Mesmo no cenário de seca e falta de chuva?
Sim. Temos o grande efeito regularizador do Alqueva que é uma bacia muito grande. Foi feito e foi pensado justamente para se traduzir aquilo que foi concordado na convenção luso-espanhola, de garantir um mínimo no Pomarão de dois metros cúbicos por segundo, valor que tem sido largamente ultrapassado.
Qual o destino da água a captar no Guadiana?
Iria abastecer a albufeira de Odeleite e a partir daí, o sistema multimunicipal do Algarve.
E qual seria o valor do investimento?
Estimamos algo entre 20 a 25 milhões de euros.
O adutor funcionaria por gravidade?
Não, teria de ter bombagem para vencer o desnível e as perdas de energia entre a captação da margem direita, em frente ao Pomarão até Odeleite. Estimamos que o preço de metro cúbico saia a cerca de 20 cêntimos. Esta solução está a ser feita pelos nossos vizinhos há quase 30 anos, justamente no lado espanhol do rio. Há muitas pessoas que não sabem isso.
A AMAL considera hoje a barragem da Foupana. O que acha dessa solução?

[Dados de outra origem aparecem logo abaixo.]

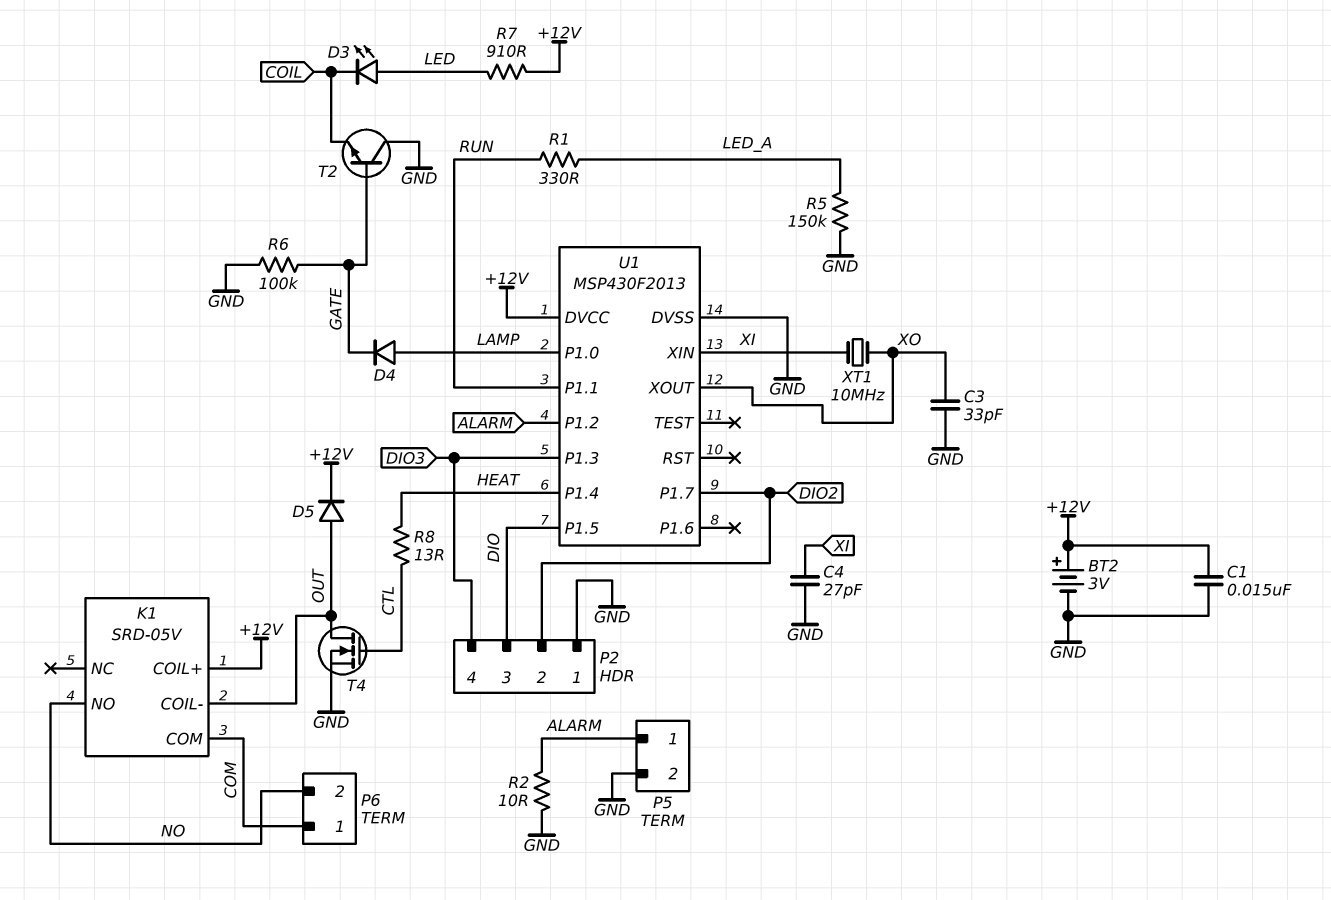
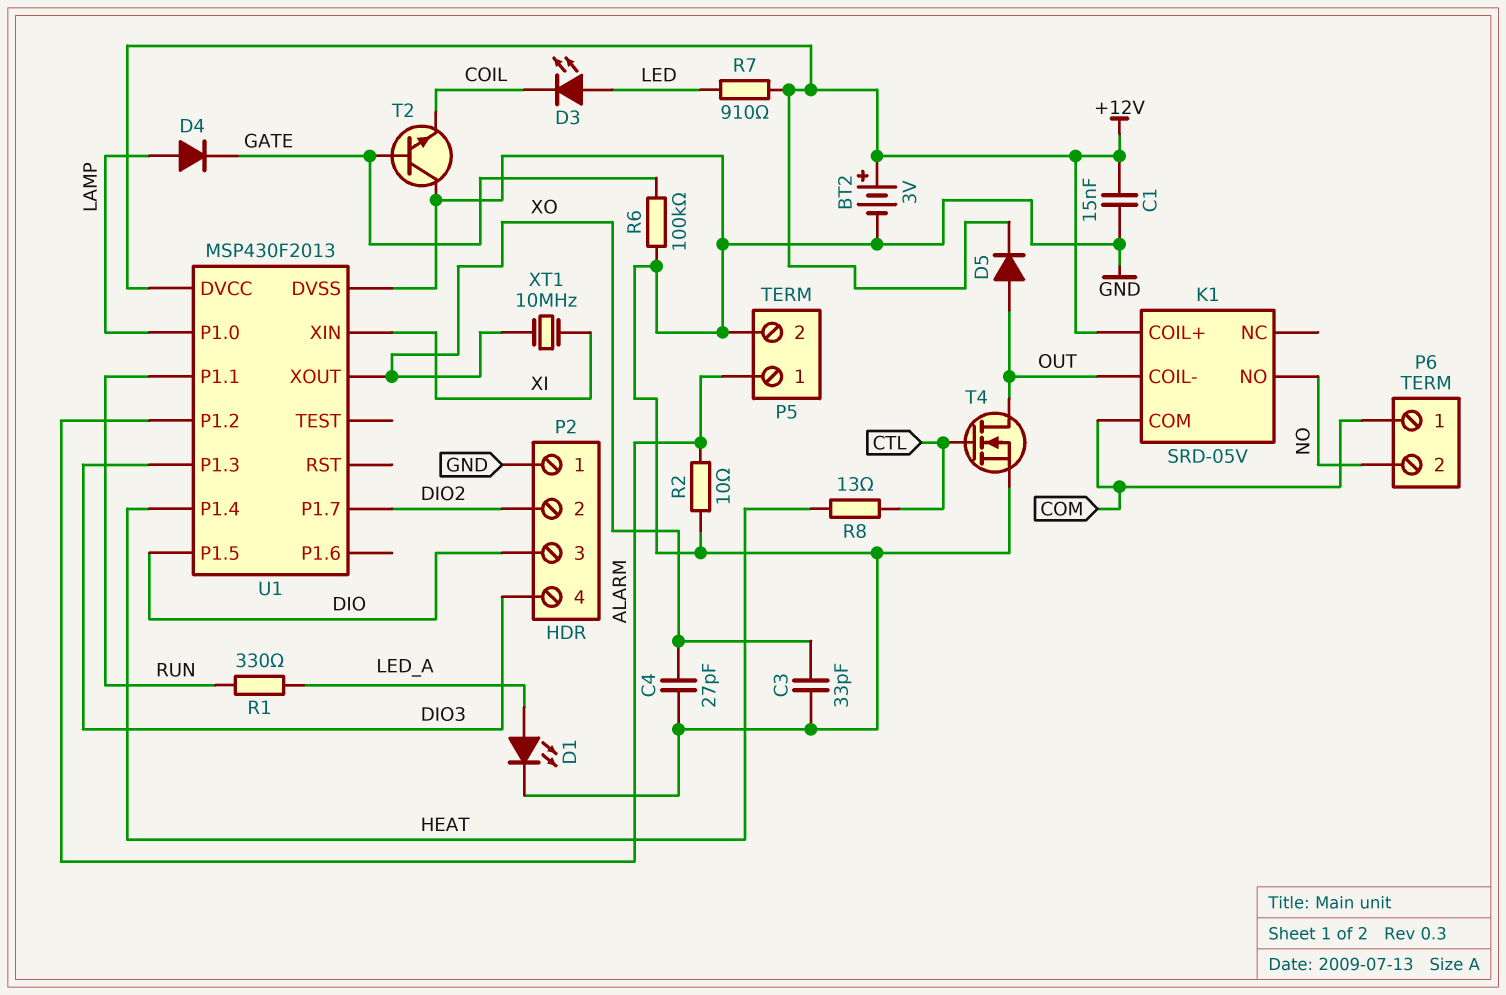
C4: 27pF (GND, XI) -> 27pF (GND, XO)
D1: none -> LED (A LED_A, K GND)
R5: 150k (GND, LED_A) -> none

Não acho mal. Tanto a Foupana como esta solução que apresento não são incompatíveis, antes pelo contrário, podem ser complementares. Tanto uma como outra são possíveis reforços muito importantes das disponibilidades de água superficial no Algarve e são integráveis na mesma solução.
Como surge esta proposta?
Não é coisa nova porque de alguma forma já foi pensada anteriormente e na Convenção luso-espanhola está ainda consagrada a possibilidade de se estudar o aproveitamento do Baixo Guadiana através da construção de um açude, mas no troço internacional. Sendo uma captação em troço nacional será relativamente mais fácil. Trabalho nestas matérias há muitos anos e acho que esta é uma boa solução, fácil de implementar, de curto prazo e complementar com outras que se venham a desenvolver para o Algarve.

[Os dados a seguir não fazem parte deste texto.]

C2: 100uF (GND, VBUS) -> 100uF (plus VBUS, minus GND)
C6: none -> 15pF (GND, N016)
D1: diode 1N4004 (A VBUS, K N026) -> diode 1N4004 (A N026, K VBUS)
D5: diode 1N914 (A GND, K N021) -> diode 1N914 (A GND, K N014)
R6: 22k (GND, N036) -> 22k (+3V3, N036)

Já estamos a utilizar os caudais de água subterrânea. Como vê este cenário?
A região do Algarve tem alguma limitação em termos de disponibilidades de águas subterrâneas e águas superficiais. É o clima que temos, uma precipitação média à volta dos 500 milímetros e é isso que garante as afluências de águas superficiais às seis barragens do sistema do Algarve e também à recarga dos aquíferos. Portanto, aí temos uma limitação da própria mãe Natureza. Agora se queremos mais garantia temos de a ir buscar a algum outro lado, ou com reforço na região com a Foupana, ou uma dessalinizadora, ou, neste caso, uma captação direta.
A proposta em números
Carmona Rodrigues, engenheiro e especialista em hidráulica e gestão de recursos hídricos, apresentou a proposta para a Algfuturo na quarta-feira, dia 22 de janeiro, no auditório da Biblioteca Municipal de Faro.

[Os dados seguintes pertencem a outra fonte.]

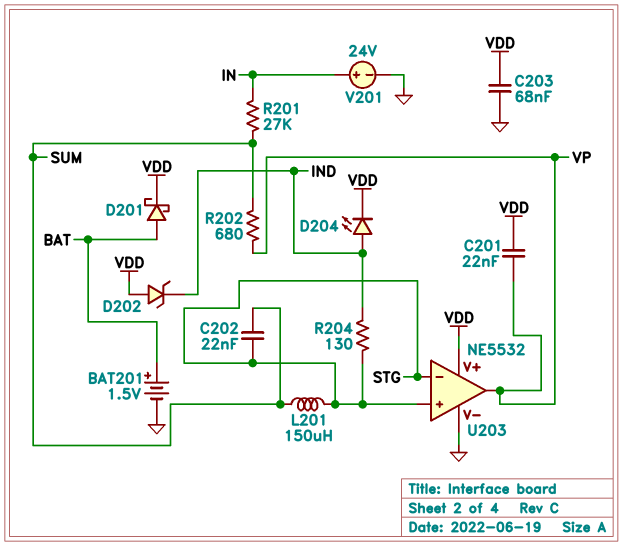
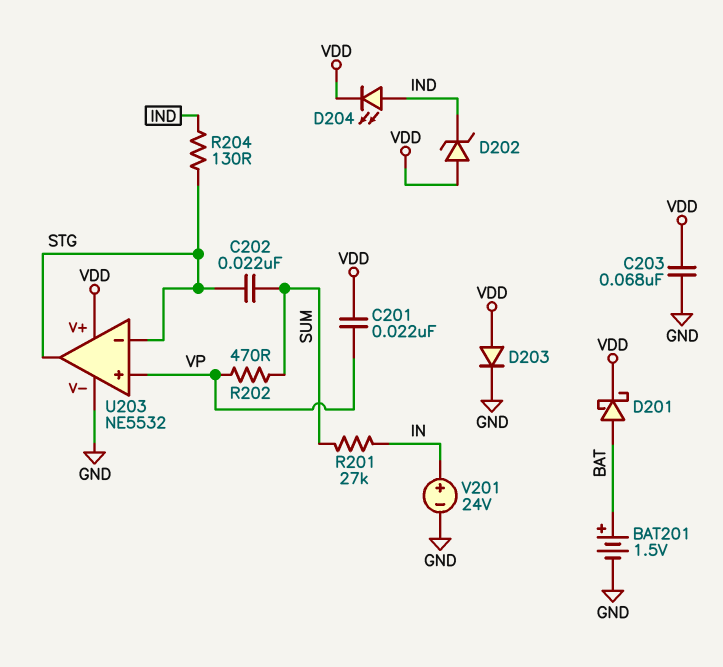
D203: none -> diode (A VDD, K GND)
L201: 150uH (STG, SUM) -> none
R202: 680 (SUM, VP) -> 470 (SUM, VP)
U203 pin in+: STG -> VP
U203 pin out: VP -> STG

A solução consiste numa captação de água na margem direita do Guadiana, junto ao Pomarão, no troço nacional, com uma tubagem adutora para bombear a água até à albufeira de Odeleite, o que permitirá reforçar as disponibilidades de água no Sotavento e Barlavento, através da conduta adutora existente.
O reforço poderá ser da ordem de 30 a 60 hm3/ano, segundo as contas da associação liderada por José Vitorino, «correspondente a cerca de dois terços do consumo de água faturada pela Águas do Algarve durante um ano e correspondente a um valor superior à água consumida pelos perímetros de rega com origem superficial».
Ainda segundo os números da Algfuturo, o custo da intervenção é considerado «baixo», tendo em conta «os enormes riscos perante uma eventual falta de água, podendo a execução demorar apenas cerca de 18 meses. A solução é muito vantajosa em relação a outras, porque é mais rápida e mais barata» em relação às que estão hoje a ser discutidas.